Peter Thiel built the PayPal team by asking one question: "What important truth do very few people agree with you on?" It sounds like a philosophy seminar prompt, but it is a precision tool. A good answer takes the form: most people believe X, but the truth is the opposite of X. It tests whether someone can think independently, hold a conviction that is uncomfortable, and defend it with evidence.
"What important truth do very few people agree with you on?"
Thiel's hiring philosophy is rooted in his broader worldview: the most valuable companies are built on secrets, important truths that most people do not see or do not agree with. If you want to build something that goes from zero to one, from nothing to something genuinely new, you need people who can see those secrets. Consensus thinkers, by definition, cannot.

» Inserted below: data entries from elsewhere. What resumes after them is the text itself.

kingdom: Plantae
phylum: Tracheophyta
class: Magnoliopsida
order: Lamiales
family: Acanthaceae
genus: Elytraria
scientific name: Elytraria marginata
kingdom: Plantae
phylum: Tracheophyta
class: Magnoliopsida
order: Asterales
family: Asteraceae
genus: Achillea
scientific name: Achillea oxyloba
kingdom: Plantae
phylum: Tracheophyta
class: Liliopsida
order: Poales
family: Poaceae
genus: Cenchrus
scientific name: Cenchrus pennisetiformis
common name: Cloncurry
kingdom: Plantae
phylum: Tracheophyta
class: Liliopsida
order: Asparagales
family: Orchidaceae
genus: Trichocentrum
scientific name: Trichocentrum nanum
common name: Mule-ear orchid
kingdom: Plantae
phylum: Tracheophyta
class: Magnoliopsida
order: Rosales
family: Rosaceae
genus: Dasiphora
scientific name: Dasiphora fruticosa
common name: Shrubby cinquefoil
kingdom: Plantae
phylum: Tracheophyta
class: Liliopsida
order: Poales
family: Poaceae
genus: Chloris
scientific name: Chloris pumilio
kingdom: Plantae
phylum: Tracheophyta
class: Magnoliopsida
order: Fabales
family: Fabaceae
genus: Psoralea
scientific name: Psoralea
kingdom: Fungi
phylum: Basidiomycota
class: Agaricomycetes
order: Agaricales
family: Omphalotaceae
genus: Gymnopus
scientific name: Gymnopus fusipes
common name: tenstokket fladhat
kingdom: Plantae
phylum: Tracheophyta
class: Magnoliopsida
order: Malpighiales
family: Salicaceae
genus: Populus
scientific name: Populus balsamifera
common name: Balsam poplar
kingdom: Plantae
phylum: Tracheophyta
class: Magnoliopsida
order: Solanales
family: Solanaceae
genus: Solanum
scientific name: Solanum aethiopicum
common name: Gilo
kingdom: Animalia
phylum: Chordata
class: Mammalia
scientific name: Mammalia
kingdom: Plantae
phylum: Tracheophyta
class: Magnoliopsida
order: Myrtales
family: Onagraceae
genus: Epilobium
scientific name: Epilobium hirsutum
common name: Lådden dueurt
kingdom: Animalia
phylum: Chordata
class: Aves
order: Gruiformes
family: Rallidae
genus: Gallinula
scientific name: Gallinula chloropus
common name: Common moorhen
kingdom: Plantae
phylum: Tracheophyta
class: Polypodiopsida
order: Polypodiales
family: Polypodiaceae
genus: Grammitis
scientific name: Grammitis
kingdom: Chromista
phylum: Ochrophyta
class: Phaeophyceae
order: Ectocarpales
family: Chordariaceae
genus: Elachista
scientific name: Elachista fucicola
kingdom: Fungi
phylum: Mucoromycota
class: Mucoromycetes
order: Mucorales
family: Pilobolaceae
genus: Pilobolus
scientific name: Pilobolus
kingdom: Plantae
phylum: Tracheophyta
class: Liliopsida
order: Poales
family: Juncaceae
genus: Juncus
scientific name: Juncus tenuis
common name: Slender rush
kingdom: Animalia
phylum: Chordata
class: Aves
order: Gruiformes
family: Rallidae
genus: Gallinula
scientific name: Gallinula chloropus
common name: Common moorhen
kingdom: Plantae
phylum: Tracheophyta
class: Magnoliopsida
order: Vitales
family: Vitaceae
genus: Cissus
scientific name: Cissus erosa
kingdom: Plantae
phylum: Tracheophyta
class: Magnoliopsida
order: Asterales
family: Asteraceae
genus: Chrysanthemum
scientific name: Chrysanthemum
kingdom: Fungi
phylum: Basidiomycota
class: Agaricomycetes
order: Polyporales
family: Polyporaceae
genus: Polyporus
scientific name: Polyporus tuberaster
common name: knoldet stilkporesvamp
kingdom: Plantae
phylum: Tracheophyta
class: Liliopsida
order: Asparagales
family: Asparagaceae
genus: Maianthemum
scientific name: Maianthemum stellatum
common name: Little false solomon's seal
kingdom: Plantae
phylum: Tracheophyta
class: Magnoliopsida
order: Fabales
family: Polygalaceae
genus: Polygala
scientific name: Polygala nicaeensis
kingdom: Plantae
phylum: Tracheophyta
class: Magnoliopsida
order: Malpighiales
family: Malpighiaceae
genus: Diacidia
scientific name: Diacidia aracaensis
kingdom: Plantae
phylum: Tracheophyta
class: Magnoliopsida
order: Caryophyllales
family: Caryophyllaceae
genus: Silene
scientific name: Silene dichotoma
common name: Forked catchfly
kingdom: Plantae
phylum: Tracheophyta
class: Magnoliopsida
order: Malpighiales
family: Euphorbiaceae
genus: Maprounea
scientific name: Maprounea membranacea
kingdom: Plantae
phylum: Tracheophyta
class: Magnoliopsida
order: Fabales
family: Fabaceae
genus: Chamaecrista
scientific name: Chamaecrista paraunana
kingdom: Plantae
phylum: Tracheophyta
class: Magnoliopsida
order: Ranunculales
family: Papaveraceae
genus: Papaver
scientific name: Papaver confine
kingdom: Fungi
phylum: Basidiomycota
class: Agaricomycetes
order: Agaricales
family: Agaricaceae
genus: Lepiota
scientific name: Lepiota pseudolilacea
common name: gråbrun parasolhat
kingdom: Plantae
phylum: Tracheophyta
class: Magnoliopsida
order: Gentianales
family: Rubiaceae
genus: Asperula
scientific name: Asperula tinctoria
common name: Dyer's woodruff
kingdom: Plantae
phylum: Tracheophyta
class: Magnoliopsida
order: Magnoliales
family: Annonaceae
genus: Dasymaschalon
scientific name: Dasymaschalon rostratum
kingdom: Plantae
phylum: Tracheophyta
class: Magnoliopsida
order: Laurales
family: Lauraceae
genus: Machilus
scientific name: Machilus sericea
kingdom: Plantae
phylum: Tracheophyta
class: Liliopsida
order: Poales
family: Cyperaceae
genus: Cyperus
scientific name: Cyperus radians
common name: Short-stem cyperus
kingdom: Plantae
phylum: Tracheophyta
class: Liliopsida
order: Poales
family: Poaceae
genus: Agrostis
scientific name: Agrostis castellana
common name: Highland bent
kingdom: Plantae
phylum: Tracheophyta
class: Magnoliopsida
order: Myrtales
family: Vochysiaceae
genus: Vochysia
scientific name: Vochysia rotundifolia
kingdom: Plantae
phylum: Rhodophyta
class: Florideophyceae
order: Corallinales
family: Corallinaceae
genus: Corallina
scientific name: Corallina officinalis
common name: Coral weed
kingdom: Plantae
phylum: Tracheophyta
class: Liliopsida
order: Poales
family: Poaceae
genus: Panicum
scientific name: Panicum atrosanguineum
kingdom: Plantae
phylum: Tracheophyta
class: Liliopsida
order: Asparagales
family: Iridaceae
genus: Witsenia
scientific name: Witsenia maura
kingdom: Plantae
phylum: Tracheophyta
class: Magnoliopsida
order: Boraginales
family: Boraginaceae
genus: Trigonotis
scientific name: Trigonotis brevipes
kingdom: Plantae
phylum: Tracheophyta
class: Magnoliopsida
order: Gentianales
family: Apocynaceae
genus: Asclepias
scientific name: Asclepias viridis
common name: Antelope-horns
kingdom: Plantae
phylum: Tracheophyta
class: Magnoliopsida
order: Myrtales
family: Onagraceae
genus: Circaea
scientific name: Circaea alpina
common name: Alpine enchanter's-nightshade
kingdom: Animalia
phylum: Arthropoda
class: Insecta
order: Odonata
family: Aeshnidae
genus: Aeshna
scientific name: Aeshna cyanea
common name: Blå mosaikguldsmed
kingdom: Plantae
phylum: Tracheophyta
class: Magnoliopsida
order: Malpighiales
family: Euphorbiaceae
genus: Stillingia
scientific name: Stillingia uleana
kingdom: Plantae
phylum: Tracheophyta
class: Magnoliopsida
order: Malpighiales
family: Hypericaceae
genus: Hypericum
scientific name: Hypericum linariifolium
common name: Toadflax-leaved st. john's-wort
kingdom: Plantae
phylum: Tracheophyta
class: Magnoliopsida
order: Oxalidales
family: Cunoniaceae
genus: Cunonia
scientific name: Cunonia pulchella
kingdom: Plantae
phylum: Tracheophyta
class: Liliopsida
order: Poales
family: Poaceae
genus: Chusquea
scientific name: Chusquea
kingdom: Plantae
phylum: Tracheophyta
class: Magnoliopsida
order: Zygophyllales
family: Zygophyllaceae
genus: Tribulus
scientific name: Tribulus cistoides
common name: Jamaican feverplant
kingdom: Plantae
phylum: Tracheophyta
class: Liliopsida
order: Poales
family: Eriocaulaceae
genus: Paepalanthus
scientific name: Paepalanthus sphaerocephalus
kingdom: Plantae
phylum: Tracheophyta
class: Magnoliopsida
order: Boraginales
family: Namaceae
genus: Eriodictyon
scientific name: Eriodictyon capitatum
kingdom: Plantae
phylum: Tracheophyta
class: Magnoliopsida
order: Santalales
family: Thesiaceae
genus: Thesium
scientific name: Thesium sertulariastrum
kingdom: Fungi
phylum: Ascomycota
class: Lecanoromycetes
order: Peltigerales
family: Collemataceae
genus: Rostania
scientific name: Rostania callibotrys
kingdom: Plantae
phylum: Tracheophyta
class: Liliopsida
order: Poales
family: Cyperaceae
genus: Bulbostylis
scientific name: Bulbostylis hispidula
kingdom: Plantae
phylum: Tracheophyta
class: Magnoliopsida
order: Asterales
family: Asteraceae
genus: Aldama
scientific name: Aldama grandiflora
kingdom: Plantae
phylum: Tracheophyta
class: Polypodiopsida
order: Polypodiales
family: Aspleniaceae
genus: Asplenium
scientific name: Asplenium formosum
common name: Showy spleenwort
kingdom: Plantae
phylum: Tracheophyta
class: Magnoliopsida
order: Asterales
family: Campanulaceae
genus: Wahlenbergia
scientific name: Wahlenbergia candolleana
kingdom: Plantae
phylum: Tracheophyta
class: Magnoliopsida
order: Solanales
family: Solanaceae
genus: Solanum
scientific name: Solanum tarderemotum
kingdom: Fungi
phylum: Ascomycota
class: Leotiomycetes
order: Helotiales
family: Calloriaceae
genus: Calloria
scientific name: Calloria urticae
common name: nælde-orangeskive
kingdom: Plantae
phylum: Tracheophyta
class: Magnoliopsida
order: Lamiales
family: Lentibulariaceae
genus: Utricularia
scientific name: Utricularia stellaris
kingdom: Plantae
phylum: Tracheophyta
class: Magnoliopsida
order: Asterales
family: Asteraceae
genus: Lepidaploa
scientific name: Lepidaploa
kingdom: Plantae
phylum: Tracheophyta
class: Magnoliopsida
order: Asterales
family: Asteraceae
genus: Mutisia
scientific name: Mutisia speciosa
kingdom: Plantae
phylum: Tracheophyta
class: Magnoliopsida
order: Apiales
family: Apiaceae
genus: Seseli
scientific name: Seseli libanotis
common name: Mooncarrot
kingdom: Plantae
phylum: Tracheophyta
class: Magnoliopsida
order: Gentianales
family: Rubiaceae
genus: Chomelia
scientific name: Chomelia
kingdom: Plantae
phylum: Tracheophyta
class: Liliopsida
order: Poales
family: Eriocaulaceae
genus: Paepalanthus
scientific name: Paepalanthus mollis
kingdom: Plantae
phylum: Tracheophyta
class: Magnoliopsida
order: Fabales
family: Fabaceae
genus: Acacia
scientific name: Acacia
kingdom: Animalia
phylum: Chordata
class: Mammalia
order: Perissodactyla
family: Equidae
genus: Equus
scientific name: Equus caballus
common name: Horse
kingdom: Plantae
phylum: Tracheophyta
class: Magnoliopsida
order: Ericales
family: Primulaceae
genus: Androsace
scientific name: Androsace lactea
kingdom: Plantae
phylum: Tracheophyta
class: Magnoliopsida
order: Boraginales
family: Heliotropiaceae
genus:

"Every great company is built on a secret. The people you hire need to be capable of seeing and acting on secrets."
The PayPal team was assembled almost entirely through personal networks and trusted referrals. Thiel hired people he knew or who came recommended by people he trusted deeply. The result was arguably the most successful team in Silicon Valley history. The PayPal Mafia went on to found or lead YouTube, LinkedIn, Yelp, Tesla, SpaceX, and Palantir.
"A startup should be a cult, minus the craziness. The early team needs to share an intense, specific belief in the mission."
Thiel also gave every early PayPal employee a single, clearly defined responsibility. No overlapping roles, no shared ownership. This eliminated internal politics and made accountability unambiguous. His view of great teams: hire people who are different from each other in skills but intensely aligned on mission. Not clones. Independent thinkers who care about the same thing.